▸ **Activity**
Give only the number of lines in the data that include the string "return".

====== Supplied material

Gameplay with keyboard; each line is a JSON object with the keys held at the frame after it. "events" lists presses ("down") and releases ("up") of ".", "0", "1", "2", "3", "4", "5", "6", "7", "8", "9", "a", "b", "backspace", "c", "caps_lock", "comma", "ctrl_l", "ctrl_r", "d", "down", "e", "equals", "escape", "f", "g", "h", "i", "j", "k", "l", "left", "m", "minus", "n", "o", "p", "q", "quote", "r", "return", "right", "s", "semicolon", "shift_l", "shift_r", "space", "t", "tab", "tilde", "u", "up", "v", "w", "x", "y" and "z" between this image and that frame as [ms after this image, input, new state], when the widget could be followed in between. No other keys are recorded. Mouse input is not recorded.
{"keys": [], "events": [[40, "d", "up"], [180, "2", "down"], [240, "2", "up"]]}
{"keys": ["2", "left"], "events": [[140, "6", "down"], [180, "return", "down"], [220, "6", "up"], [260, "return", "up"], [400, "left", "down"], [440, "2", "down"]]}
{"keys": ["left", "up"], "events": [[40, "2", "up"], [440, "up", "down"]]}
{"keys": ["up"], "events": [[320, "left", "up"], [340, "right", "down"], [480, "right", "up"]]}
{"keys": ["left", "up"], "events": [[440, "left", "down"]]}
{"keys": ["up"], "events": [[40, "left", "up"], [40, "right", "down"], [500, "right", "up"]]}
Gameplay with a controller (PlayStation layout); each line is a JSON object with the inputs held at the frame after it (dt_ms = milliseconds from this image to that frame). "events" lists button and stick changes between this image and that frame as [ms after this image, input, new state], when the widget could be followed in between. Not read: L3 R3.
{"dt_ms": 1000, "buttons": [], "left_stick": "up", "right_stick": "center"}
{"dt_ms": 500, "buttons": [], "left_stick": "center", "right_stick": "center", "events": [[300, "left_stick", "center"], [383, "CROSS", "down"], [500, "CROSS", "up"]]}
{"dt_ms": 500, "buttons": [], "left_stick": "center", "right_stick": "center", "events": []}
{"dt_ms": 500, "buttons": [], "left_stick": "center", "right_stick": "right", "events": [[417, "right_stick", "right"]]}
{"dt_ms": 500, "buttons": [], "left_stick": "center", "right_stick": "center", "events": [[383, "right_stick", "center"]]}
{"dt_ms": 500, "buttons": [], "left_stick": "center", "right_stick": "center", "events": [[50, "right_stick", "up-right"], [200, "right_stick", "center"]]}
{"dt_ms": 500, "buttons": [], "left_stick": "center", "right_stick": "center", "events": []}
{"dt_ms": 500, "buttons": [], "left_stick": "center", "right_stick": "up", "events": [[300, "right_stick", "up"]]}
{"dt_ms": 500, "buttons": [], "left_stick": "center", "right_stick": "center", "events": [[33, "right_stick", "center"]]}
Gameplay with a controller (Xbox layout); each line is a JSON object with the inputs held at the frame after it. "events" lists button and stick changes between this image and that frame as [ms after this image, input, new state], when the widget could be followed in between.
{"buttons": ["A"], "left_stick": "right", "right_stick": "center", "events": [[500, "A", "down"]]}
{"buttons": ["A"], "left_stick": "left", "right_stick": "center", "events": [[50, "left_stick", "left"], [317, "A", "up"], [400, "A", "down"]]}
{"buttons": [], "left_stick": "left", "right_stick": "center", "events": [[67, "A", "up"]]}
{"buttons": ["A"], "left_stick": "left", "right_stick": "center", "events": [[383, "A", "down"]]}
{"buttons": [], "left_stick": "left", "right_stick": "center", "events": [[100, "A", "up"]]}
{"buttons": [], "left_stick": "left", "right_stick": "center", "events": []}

============

▸ **Exercise response**
2